Quatre générations plus tard, cette jeunesse Golup ne souhaite pas se laisser massacrer et s'est jeté sur les routes de l’exil rêvant d'un avenir au moins tout aussi étincelant que la tour Eiffel ou celle d'Ousmane Dembélé ou de Kylian Mbappé les deux nouveaux prodiges du football français qui valent alors qu’ils ont à peine dix-neuf ans, 325 millions d'euros sur le marché des transferts. Même si à l'heure où j'écris ces lignes des milliers de ces jeunes dorment encore à même le sol dans les rues de Paris, à Jaurès en face de France terre d'asile, à Calais dans des égouts, des buissons, où dans des bidonvilles à Lille et dans d'autres grandes villes, qu’ils errent à Athènes autour de l’hôtel plaza jusque dans les rues de Naples, il faut accepter le fait indéniable que nous vivons ensemble depuis la nuit des temps que ce processus est celui de la vie même et s'y opposer est un acte contre nature.

Depuis la destruction du camp de Calais, c'est depuis Paris que se joue et se plaide la cause de ces jeunes en France. C'est en 2015 que mon histoire commence par ma rencontre avec des jeunes Golups arrivés d’Espagne et ces camps de rétention où certains y passèrent plusieurs années avant d'arriver en France. L’Algérie, la Tunisie, le Maroc, les îles canari, les murs de barbelés, la prison et finalement le travail des champs pour garantir sa subsistance et son passage vers la France. À cette époque je ne les appelais pas encore Golups. Ils n'avaient pas d'autre nom que Sénégalais, Camerounais Malien, Ivoirien, Congolais, Tchadien, Soudanais, Somalien, Afghan, Tunisien, Syrien pour ne citer qu'eux. Je me trouvais dans mon atelier rue Érard dans le XIIe arrondissement. J'occupais pour quelques mois le dernier étage du squat de la clinique réquisitionné par le collectif Stendhal auquel j'étais affilié depuis environ un an. Nous avions quitté la rue Orfila dans le 20e où je dessinais dans un petit espace pour la rue Stendhal également dans le 20e.
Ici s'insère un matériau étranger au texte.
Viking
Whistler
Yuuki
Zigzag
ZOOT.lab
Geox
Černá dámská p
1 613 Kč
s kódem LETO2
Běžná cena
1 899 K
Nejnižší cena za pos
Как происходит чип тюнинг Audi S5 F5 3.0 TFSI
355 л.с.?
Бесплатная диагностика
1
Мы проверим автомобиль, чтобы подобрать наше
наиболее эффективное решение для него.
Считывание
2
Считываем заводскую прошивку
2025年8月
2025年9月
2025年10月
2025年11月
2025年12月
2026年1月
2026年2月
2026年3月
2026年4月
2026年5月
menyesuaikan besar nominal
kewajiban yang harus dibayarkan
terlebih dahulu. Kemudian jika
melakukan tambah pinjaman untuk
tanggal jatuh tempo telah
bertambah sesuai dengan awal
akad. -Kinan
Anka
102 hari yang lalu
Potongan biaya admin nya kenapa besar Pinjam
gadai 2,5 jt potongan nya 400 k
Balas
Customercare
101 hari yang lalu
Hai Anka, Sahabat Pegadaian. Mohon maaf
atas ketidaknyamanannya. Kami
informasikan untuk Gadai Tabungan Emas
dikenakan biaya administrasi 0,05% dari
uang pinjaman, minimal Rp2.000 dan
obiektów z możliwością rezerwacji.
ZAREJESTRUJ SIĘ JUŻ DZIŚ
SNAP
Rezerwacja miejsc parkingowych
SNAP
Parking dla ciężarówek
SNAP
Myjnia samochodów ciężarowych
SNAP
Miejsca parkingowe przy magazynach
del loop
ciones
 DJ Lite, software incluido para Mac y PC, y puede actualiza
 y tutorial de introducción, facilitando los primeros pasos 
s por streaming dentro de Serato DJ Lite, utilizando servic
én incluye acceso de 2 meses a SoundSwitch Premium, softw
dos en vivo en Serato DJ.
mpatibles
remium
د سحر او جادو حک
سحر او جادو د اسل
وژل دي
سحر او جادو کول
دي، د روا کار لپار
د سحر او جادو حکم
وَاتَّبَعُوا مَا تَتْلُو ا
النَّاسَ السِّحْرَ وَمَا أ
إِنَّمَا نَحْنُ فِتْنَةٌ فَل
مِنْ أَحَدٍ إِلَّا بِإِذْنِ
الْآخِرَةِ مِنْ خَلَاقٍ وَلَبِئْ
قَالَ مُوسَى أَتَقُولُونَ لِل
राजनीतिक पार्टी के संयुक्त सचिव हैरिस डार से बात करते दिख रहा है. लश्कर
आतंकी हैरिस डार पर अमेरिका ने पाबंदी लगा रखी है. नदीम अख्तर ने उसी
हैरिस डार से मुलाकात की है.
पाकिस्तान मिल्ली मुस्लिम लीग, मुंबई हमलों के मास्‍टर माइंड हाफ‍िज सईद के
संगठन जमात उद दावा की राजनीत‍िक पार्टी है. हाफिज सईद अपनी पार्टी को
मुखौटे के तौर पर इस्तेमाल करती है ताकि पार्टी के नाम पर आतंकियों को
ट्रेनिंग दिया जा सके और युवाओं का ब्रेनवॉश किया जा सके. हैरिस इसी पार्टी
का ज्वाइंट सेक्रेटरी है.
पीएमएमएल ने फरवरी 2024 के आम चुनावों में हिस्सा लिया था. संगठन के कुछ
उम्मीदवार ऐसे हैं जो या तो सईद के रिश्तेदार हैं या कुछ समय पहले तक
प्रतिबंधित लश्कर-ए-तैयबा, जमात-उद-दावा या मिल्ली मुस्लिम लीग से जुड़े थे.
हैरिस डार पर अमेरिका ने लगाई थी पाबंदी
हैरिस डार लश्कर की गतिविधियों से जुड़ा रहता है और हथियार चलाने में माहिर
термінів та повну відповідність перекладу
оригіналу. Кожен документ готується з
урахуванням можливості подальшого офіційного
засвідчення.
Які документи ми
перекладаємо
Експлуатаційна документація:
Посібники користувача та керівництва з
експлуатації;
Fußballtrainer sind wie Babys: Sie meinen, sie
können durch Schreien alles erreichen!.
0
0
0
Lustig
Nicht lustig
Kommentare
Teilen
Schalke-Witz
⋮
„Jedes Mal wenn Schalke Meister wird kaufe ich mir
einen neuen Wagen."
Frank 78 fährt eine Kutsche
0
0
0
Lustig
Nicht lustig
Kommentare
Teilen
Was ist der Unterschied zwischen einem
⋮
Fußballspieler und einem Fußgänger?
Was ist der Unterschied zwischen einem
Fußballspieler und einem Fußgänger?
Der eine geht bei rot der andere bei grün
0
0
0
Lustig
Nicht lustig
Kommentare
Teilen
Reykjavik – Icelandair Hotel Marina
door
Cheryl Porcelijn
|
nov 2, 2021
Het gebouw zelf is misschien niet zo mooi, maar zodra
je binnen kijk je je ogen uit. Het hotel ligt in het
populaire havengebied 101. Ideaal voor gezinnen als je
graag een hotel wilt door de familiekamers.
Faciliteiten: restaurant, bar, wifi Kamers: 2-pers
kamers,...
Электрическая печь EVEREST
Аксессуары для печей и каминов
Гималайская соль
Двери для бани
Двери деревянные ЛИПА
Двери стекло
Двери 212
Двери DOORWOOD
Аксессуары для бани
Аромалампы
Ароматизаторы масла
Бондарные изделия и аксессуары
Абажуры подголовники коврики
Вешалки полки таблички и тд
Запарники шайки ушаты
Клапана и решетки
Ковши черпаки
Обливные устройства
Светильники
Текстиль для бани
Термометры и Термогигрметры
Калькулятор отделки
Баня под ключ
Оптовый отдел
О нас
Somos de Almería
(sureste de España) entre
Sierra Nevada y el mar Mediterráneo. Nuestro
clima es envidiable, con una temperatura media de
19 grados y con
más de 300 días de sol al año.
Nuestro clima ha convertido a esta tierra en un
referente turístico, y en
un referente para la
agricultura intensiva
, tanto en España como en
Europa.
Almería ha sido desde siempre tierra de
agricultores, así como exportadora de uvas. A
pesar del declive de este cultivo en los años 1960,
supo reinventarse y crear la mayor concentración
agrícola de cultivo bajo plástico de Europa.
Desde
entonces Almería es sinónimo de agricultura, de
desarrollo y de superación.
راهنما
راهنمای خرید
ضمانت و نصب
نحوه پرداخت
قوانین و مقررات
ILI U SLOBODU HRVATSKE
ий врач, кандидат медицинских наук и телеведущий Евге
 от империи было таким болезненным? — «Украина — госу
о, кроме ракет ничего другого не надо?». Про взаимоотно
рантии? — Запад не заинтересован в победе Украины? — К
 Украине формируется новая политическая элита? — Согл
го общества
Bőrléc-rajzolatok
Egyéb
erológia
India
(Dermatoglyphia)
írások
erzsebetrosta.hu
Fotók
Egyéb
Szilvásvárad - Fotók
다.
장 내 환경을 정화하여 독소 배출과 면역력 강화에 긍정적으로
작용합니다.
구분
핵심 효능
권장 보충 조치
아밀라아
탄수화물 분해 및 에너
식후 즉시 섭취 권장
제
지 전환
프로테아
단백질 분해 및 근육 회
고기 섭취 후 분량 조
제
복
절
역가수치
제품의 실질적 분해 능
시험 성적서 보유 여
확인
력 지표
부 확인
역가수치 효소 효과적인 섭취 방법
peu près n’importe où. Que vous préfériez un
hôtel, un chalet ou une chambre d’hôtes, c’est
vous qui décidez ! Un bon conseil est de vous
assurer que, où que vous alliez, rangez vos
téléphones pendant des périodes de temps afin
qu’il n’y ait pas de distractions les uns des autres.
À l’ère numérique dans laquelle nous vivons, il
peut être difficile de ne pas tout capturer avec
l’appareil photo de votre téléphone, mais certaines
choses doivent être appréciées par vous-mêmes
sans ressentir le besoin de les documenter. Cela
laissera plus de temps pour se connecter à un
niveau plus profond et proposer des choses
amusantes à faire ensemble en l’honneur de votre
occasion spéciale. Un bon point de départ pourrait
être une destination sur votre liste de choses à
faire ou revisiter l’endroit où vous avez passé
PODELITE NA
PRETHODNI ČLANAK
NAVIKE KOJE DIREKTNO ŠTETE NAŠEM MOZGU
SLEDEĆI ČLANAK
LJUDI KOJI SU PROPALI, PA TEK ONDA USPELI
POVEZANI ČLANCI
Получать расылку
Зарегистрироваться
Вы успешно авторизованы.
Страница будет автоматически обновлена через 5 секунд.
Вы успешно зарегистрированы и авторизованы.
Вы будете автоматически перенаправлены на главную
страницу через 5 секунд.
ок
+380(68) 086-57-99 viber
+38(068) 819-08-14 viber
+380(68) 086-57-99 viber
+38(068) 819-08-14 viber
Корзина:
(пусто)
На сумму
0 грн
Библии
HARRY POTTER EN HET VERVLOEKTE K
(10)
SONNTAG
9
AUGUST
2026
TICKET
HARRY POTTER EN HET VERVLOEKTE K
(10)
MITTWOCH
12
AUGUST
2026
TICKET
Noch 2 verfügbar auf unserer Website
Je ne me rappelle plus exactement comment cela s'est passé mais ils sont arrivés à la clinique. Ils étaient sur les canapés du rez-de-chaussée. J'ai rapidement parlé avec eux et j'ai découvert le long parcours qu'ils avaient parcouru. J’ai accroché avec deux d'entre eux qui venaient eux aussi de la même région de Golup que moi, des Bantous. Il faut préciser qu'entre Elsa -mon amie de l'époque- et l'atelier, ma vie n'était pas à plaindre, loin de là. Je faisais ce que je voulais, peindre. Je n'avais pas eu à supporter la maltraitance dans les pays maghrébins, la traversée de la Méditerranée, les centres de rétentions le travail sous-payés. Et cette misère psychologique dans laquelle ils se trouvaient. Je n'étais pas le seul à être touché par leurs situations. Ils étaient là et cela comptait, car ils avaient trouvé un endroit pour se reposer et réfléchir sur la suite, leur futur en France. Ils étaient noirs tout comme moi, Golup, tout comme moi d'origine si proche qu'ils auraient pu être mes cousins ou même mes frères. Ce moment venait de conditionner mon existence tout entière. Il est difficile de se voir dans un miroir et de ne pas reconnaître son reflet. Je venais d’entamer un moyen format qui était à l'époque pour moi un grand format, des centaines de Golups courant sans but.  Mais cela allait prendre fin, car je ne pourrais dorénavant plus être de l'inutile, je ne pourrais plus dessiner autre chose que cette douleur qu’est l'exil. J’ai senti au moment même où j'ai croisé leurs regards que je passerai les prochaines années de ma vie à décrire leurs périples, leurs espoirs, tout ce qu'ils taisent et qu’ils me révèlent en aparté, j'entreprendrai tout pour devenir cette voix. Car qui mieux qu'un Golup peut parler de Golup sinon un autre Golup. J'étais comme un sourd qui entendait le son de sa voix pour la première fois. Un miracle dans ma vie venait de se produire.